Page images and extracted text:
- - - - - - -

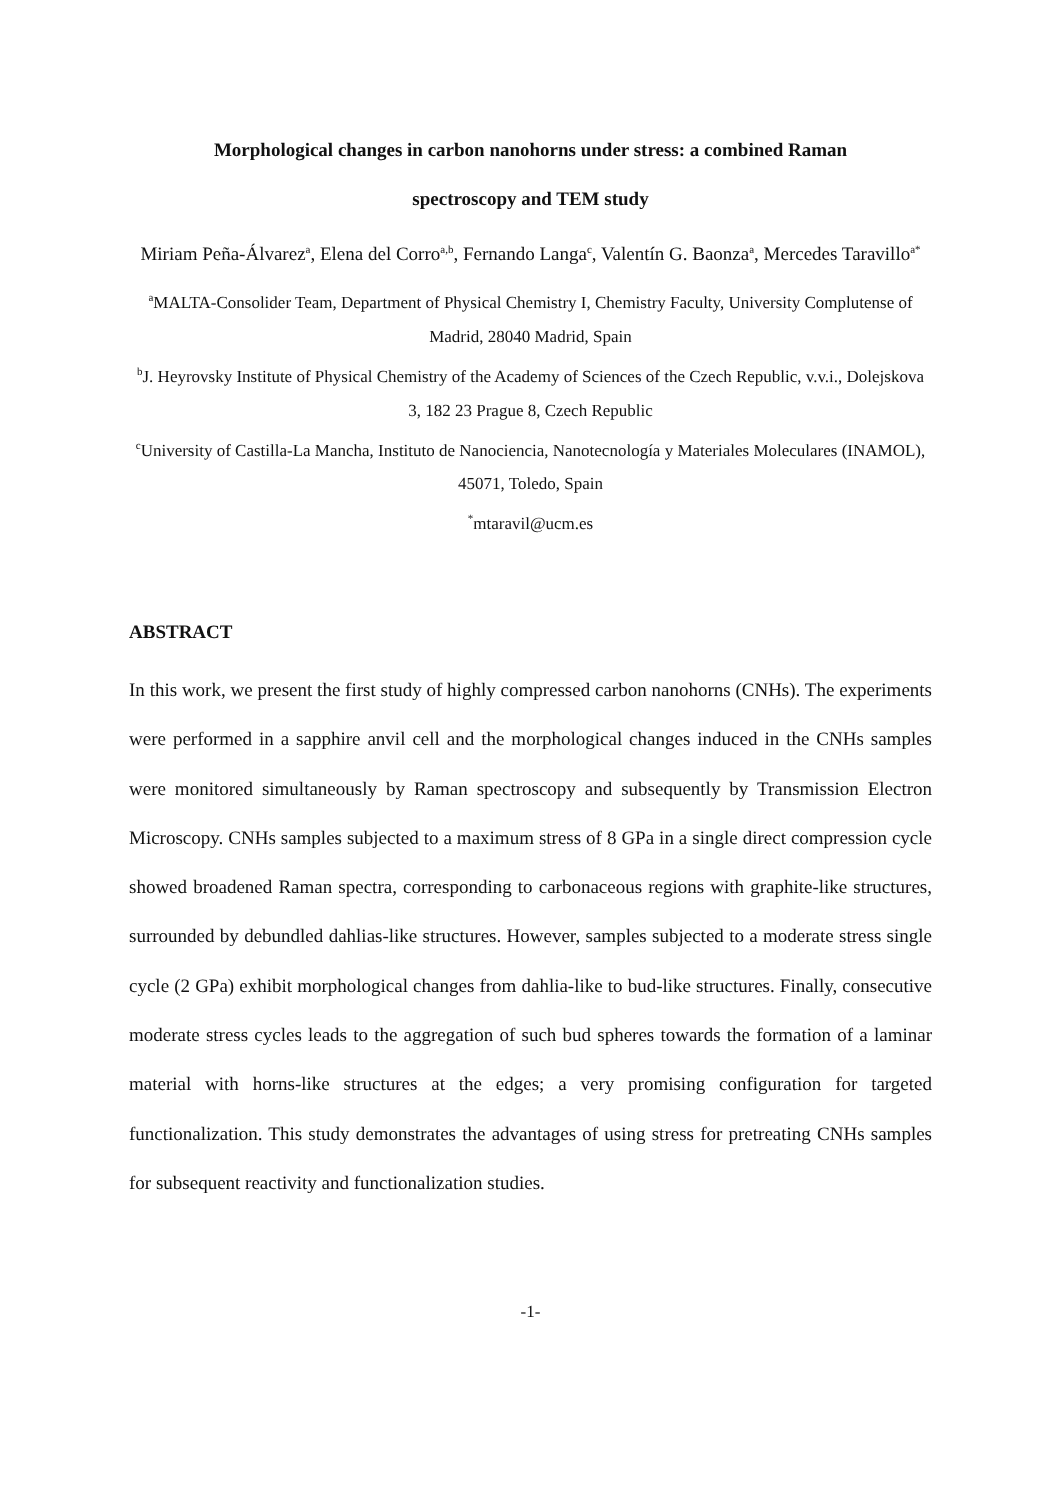Morphological changes in carbon nanohorns under stress: a combined Raman
spectroscopy and TEM study
Miriam Peña-Álvarez<sup>a</sup>, Elena del Corro<sup>a,b</sup>, Fernando Langa<sup>c</sup>, Valentín G. Baonza<sup>a</sup>, Mercedes Taravillo<sup>a*</sup>
<sup>a</sup> MALTA-Consolider Team, Department of Physical Chemistry I, Chemistry Faculty, University Complutense of Madrid, 28040 Madrid, Spain
<sup>b</sup> J. Heyrovsky Institute of Physical Chemistry of the Academy of Sciences of the Czech Republic, v.v.i., Dolejskova 3, 182 23 Prague 8, Czech Republic
<sup>c</sup> University of Castilla-La Mancha, Instituto de Nanociencia, Nanotecnología y Materiales Moleculares (INAMOL), 45071, Toledo, Spain
<sup>*</sup> mtaravil@ucm.es
ABSTRACT
In this work, we present the first study of highly compressed carbon nanohorns (CNHs). The experiments were performed in a sapphire anvil cell and the morphological changes induced in the CNHs samples were monitored simultaneously by Raman spectroscopy and subsequently by Transmission Electron Microscopy. CNHs samples subjected to a maximum stress of 8 GPa in a single direct compression cycle showed broadened Raman spectra, corresponding to carbonaceous regions with graphite-like structures, surrounded by debundled dahlias-like structures. However, samples subjected to a moderate stress single cycle (2 GPa) exhibit morphological changes from dahlia-like to bud-like structures. Finally, consecutive moderate stress cycles leads to the aggregation of such bud spheres towards the formation of a laminar material with horns-like structures at the edges; a very promising configuration for targeted functionalization. This study demonstrates the advantages of using stress for pretreating CNHs samples for subsequent reactivity and functionalization studies.
-1-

- - - - - - -

Each entry is to be written out again word for word, and any pictures are to be omitted.

Morphological changes in carbon nanohorns under stress: a combined Raman
spectroscopy and TEM study
Miriam Peña-Álvarez<sup>a</sup>, Elena del Corro<sup>a,b</sup>, Fernando Langa<sup>c</sup>, Valentín G. Baonza<sup>a</sup>, Mercedes Taravillo<sup>a*</sup>
<sup>a</sup> MALTA-Consolider Team, Department of Physical Chemistry I, Chemistry Faculty, University Complutense of Madrid, 28040 Madrid, Spain
<sup>b</sup> J. Heyrovsky Institute of Physical Chemistry of the Academy of Sciences of the Czech Republic, v.v.i., Dolejskova 3, 182 23 Prague 8, Czech Republic
<sup>c</sup> University of Castilla-La Mancha, Instituto de Nanociencia, Nanotecnología y Materiales Moleculares (INAMOL), 45071, Toledo, Spain
<sup>*</sup> mtaravil@ucm.es
ABSTRACT
In this work, we present the first study of highly compressed carbon nanohorns (CNHs). The experiments were performed in a sapphire anvil cell and the morphological changes induced in the CNHs samples were monitored simultaneously by Raman spectroscopy and subsequently by Transmission Electron Microscopy. CNHs samples subjected to a maximum stress of 8 GPa in a single direct compression cycle showed broadened Raman spectra, corresponding to carbonaceous regions with graphite-like structures, surrounded by debundled dahlias-like structures. However, samples subjected to a moderate stress single cycle (2 GPa) exhibit morphological changes from dahlia-like to bud-like structures. Finally, consecutive moderate stress cycles leads to the aggregation of such bud spheres towards the formation of a laminar material with horns-like structures at the edges; a very promising configuration for targeted functionalization. This study demonstrates the advantages of using stress for pretreating CNHs samples for subsequent reactivity and functionalization studies.
-1-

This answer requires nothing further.